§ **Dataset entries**
****************************************
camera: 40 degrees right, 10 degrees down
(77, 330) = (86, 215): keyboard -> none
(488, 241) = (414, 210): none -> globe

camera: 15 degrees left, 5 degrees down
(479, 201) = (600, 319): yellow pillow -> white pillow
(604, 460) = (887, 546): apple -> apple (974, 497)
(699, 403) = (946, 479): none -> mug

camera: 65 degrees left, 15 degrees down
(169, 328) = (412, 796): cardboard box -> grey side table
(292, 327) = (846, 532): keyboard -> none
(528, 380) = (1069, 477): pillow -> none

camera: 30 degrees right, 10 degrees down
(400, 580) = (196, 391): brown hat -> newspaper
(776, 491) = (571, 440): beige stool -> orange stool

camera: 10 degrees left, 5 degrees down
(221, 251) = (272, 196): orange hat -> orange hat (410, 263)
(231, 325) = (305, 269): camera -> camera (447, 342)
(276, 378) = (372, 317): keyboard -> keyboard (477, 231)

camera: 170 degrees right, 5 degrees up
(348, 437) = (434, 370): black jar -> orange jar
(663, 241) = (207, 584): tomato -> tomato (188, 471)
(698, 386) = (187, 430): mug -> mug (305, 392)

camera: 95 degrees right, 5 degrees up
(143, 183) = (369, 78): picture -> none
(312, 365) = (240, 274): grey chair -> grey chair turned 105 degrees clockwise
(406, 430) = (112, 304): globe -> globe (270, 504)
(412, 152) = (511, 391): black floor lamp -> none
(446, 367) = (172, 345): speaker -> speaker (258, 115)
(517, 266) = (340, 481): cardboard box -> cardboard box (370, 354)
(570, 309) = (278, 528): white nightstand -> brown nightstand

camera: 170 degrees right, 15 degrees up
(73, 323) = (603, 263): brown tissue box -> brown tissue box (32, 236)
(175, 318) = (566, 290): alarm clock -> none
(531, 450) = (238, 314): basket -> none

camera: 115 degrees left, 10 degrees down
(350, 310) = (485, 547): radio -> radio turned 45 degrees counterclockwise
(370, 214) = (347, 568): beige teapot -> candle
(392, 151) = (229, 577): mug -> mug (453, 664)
****************************************
§ **TASK DESCRIPTION**
A single number is expected: how many lines in the entries above hold the word "orange".

§ **SOLUTION BELOW**
3